§ **Short problem 1**: In the post about London after the referendum, in which city did the writer grow up?

§ **Extracted text**:

····················

Like many people I woke up yesterday to find myself in a different country. London appeared to be stunned. The tubes were eerily quiet and subdued. After all, less than 50% of Londoners were born British. My mood oscillated between despair and anger. It feels like we are in a bad science fiction movie. Last night I tweeted that if Scotland is allowed a referendum on independence, London deserves one too. Two people responded that London was elitist and needed to pay reparations for the damage done to the rest of England.
I was stunned. Almost physically rocked by these statements.
This morning I woke up with a desire to understand what had happened. This is my attempt to understand. I am a child asking for help. Not a patriarch forcing my opinion on others.
I grew up in Leicester. The school I went to was multicultural. A third of my school were Asian (Indian), many from families that had fled Idi Amin… refugees. I first started to observe cultural segregation at Sixth Form College. Asian girls were discouraged from mixing with white boys. There was no tension, just segregation. My first experience of racism was at University in Newcastle. It was a small thing but I had not noticed that my friendship group was multi-cultural compared to other mono-cultural groups, but someone else had noticed. I have been fortunate to work in IT in the “City” for over two decades. In 2000 my team consisted of Four brits (one of Asian descent, one gay), an American, A Canadian, A peruvian, A Hungarian, An East German (former member of the East German Army), A Frenchman… you get the idea. When I arrived in the City in 1993, it was a magnet for the best and brightest in the UK. By 2000 it was a magnet for the best and brightest in the World. These are not upper class privileged sorts, they are hard working individuals that applied themselves to be good at subjects that many find boring and tedious and damned hard work. They work hard, they play hard, and they pay a shed load of tax. Being part of Europe is big part of why we have jobs in London. Paying tax is a way of contributing back to the society that we grew up in.
Londoners appear to contribute about 1/4 of tax*. About an 1/8 of tax is spent on London. That means that London is a massive net contributor to the rest of the country. As a Londoner I’m happy to do my bit to help the rest of the country.

····················

§ **Stored rows**:

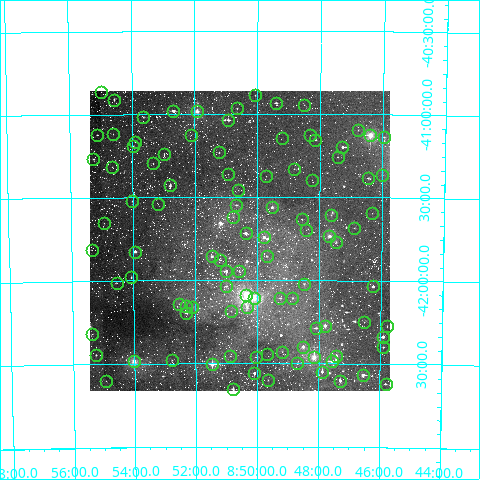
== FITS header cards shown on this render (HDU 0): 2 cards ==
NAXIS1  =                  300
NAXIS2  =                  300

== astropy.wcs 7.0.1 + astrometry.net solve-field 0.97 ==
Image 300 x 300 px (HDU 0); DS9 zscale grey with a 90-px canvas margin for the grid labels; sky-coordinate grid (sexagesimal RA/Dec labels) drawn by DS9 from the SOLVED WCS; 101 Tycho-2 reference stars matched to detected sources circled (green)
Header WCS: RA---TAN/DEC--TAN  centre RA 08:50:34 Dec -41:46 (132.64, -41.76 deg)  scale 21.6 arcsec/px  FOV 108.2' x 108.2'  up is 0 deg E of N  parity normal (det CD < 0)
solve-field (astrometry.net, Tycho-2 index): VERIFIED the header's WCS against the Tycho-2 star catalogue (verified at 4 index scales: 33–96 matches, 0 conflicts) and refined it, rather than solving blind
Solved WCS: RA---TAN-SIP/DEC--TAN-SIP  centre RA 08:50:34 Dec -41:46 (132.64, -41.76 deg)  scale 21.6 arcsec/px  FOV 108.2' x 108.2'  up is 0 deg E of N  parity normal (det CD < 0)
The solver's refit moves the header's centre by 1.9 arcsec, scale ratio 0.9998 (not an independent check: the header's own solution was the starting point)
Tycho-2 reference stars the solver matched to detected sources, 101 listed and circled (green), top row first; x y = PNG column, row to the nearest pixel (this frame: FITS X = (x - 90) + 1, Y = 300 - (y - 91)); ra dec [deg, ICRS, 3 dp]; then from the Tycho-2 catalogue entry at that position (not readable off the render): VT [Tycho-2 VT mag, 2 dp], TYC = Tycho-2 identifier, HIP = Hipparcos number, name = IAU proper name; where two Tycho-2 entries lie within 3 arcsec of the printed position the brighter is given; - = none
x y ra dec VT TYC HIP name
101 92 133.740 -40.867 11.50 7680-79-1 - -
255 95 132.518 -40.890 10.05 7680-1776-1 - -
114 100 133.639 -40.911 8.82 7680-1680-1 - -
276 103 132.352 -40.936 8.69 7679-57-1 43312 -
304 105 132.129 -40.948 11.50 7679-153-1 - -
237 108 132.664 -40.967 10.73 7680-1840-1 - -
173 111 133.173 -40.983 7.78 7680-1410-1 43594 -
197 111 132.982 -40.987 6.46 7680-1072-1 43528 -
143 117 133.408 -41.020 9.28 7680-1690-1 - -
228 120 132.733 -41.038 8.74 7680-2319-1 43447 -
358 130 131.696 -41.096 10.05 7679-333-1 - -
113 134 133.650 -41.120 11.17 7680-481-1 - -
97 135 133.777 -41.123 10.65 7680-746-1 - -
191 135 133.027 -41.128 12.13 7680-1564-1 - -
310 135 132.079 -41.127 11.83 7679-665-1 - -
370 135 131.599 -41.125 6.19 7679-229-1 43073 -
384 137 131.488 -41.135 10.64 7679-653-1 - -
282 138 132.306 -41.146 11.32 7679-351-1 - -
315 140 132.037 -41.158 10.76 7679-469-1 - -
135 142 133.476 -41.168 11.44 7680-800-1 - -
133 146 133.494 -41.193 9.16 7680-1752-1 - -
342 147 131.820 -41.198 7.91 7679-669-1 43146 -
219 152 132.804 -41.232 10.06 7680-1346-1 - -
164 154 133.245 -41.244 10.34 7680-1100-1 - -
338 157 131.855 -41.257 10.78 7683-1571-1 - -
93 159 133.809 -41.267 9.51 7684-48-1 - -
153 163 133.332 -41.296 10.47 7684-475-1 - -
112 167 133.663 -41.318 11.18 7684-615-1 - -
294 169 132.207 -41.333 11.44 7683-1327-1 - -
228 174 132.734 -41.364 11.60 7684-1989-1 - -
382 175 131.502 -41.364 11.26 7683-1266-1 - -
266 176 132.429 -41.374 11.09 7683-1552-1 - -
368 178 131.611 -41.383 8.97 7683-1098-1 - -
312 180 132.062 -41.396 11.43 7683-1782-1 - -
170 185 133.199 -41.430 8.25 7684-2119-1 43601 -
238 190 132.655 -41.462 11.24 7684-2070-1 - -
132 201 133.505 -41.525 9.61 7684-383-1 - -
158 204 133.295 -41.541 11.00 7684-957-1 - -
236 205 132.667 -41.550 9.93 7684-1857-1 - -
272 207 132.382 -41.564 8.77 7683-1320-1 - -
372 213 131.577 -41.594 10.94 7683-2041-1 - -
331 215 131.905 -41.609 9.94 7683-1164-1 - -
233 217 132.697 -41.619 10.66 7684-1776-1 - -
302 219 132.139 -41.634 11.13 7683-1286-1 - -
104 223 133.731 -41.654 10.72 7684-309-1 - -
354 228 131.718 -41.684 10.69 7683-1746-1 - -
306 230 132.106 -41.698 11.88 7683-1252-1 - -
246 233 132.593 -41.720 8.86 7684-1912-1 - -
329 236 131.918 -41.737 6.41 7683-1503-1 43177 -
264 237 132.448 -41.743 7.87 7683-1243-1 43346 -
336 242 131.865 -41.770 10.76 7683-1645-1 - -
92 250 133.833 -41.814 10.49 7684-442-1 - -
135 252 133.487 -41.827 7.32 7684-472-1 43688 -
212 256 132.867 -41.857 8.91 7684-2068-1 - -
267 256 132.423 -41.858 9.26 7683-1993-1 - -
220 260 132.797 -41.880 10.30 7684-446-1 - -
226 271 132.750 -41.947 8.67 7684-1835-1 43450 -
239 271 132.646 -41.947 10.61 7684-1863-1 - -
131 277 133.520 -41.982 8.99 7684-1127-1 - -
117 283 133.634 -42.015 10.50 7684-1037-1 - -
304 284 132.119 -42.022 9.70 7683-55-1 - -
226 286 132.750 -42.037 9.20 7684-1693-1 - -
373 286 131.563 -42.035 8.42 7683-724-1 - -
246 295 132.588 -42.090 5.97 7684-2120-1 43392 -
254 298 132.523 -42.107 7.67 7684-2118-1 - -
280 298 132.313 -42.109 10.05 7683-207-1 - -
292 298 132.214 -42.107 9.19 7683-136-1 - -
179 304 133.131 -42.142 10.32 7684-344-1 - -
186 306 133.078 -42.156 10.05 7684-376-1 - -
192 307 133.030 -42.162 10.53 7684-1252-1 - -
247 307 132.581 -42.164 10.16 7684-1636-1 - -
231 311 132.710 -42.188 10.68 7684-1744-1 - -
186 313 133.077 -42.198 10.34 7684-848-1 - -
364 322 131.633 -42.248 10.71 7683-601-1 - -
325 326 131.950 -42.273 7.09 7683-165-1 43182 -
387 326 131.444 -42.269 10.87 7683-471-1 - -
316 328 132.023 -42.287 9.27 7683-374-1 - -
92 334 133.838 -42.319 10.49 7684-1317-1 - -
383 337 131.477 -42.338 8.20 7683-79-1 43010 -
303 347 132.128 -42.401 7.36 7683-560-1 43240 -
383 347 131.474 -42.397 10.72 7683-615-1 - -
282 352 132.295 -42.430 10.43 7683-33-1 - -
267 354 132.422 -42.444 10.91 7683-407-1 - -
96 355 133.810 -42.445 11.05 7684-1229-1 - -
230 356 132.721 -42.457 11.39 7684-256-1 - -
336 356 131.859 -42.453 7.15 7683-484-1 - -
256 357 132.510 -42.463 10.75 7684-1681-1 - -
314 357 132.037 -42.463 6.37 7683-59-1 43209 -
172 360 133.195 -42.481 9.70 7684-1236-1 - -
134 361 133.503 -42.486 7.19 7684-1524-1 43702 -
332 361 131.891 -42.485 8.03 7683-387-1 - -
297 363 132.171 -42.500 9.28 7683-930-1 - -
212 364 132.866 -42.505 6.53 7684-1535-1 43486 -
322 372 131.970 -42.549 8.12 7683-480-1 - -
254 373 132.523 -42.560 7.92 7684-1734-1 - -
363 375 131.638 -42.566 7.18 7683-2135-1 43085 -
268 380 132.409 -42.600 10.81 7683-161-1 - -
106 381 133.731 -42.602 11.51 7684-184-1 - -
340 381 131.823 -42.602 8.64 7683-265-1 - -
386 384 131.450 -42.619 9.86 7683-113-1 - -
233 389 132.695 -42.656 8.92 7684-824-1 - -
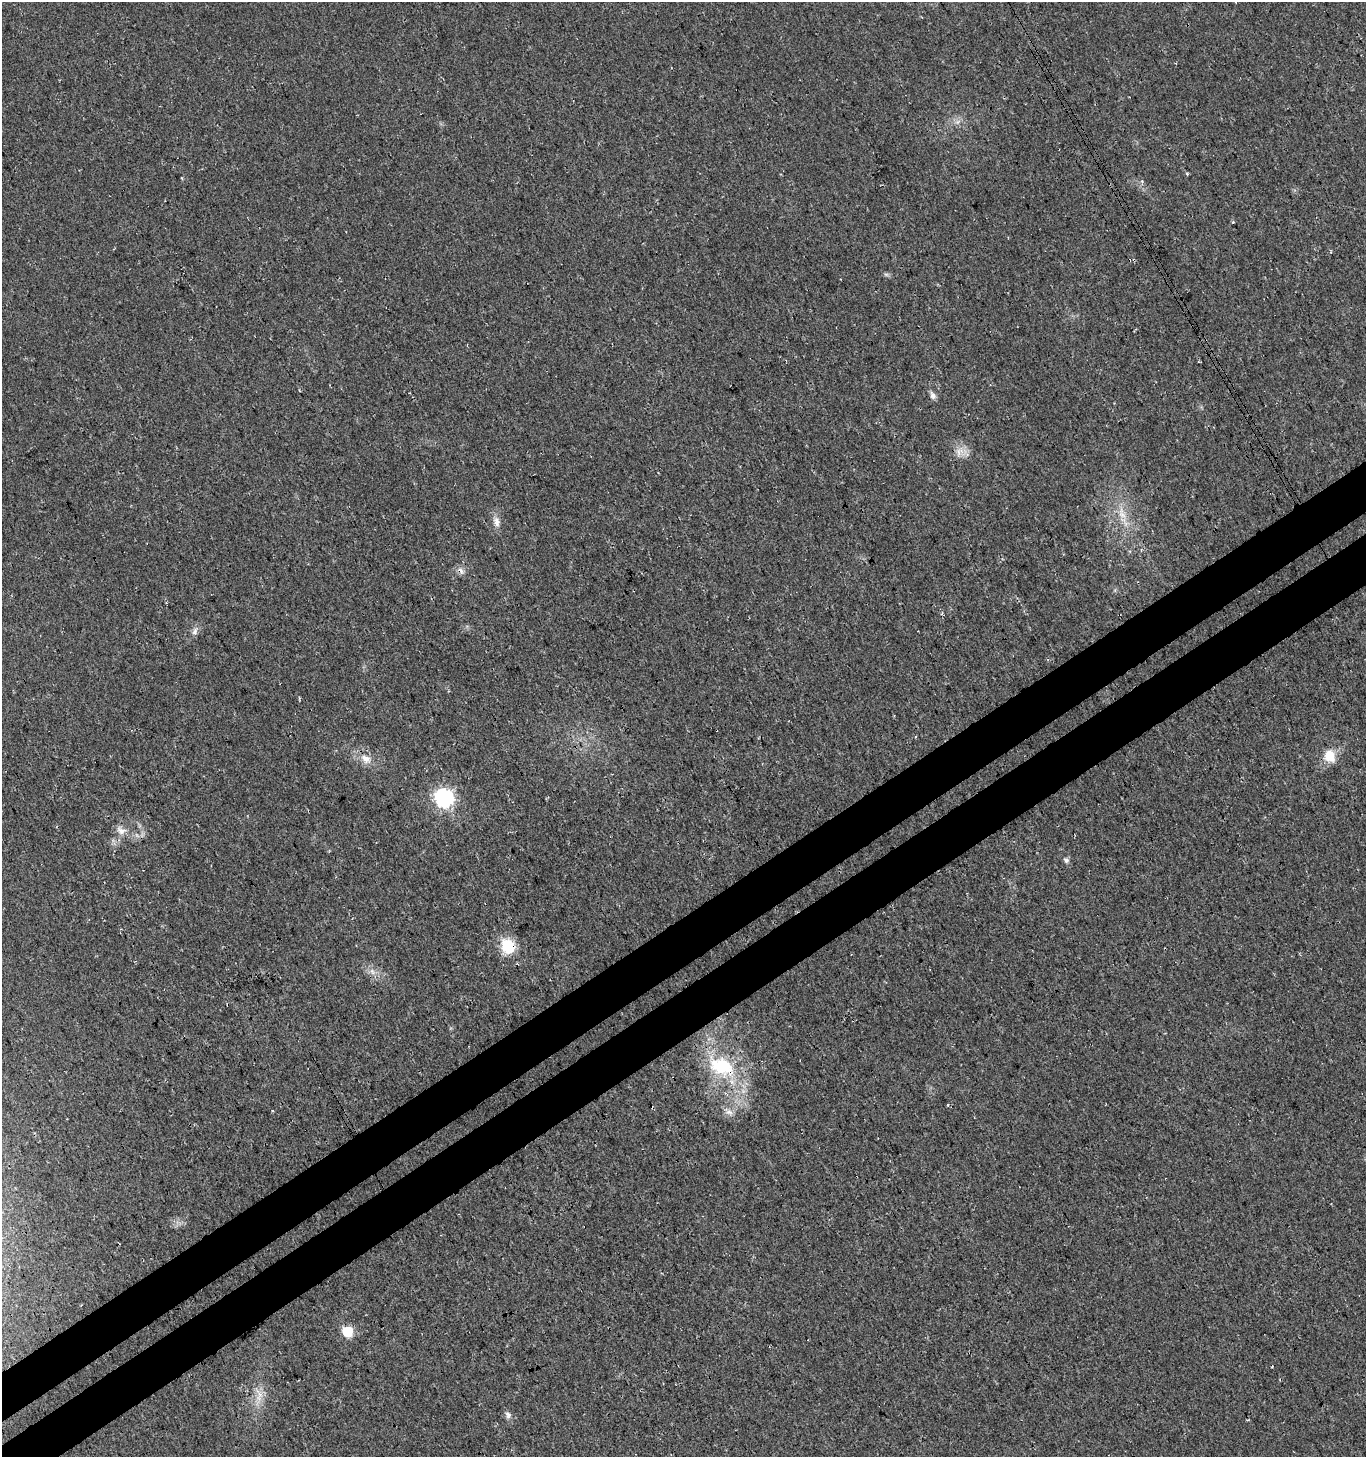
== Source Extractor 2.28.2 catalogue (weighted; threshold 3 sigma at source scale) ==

····················

§ **Short problem 2**: Lay out the lines of the listing as a JSON list of strings, one string per line and blank lines omitted, starting at the line that contains "Header WCS: RA---TAN/DEC--TAN" and ending at the line that contains "97 135 133.777", with both of those lines included.

§ **Written response 1**: Leicester.

§ **Written response 2**:
[
  "Header WCS: RA---TAN/DEC--TAN  centre RA 08:50:34 Dec -41:46 (132.64, -41.76 deg)  scale 21.6 arcsec/px  FOV 108.2' x 108.2'  up is 0 deg E of N  parity normal (det CD < 0)",
  "solve-field (astrometry.net, Tycho-2 index): VERIFIED the header's WCS against the Tycho-2 star catalogue (verified at 4 index scales: 33–96 matches, 0 conflicts) and refined it, rather than solving blind",
  "Solved WCS: RA---TAN-SIP/DEC--TAN-SIP  centre RA 08:50:34 Dec -41:46 (132.64, -41.76 deg)  scale 21.6 arcsec/px  FOV 108.2' x 108.2'  up is 0 deg E of N  parity normal (det CD < 0)",
  "The solver's refit moves the header's centre by 1.9 arcsec, scale ratio 0.9998 (not an independent check: the header's own solution was the starting point)",
  "Tycho-2 reference stars the solver matched to detected sources, 101 listed and circled (green), top row first; x y = PNG column, row to the nearest pixel (this frame: FITS X = (x - 90) + 1, Y = 300 - (y - 91)); ra dec [deg, ICRS, 3 dp]; then from the Tycho-2 catalogue entry at that position (not readable off the render): VT [Tycho-2 VT mag, 2 dp], TYC = Tycho-2 identifier, HIP = Hipparcos number, name = IAU proper name; where two Tycho-2 entries lie within 3 arcsec of the printed position the brighter is given; - = none",
  "x y ra dec VT TYC HIP name",
  "101 92 133.740 -40.867 11.50 7680-79-1 - -",
  "255 95 132.518 -40.890 10.05 7680-1776-1 - -",
  "114 100 133.639 -40.911 8.82 7680-1680-1 - -",
  "276 103 132.352 -40.936 8.69 7679-57-1 43312 -",
  "304 105 132.129 -40.948 11.50 7679-153-1 - -",
  "237 108 132.664 -40.967 10.73 7680-1840-1 - -",
  "173 111 133.173 -40.983 7.78 7680-1410-1 43594 -",
  "197 111 132.982 -40.987 6.46 7680-1072-1 43528 -",
  "143 117 133.408 -41.020 9.28 7680-1690-1 - -",
  "228 120 132.733 -41.038 8.74 7680-2319-1 43447 -",
  "358 130 131.696 -41.096 10.05 7679-333-1 - -",
  "113 134 133.650 -41.120 11.17 7680-481-1 - -",
  "97 135 133.777 -41.123 10.65 7680-746-1 - -"
]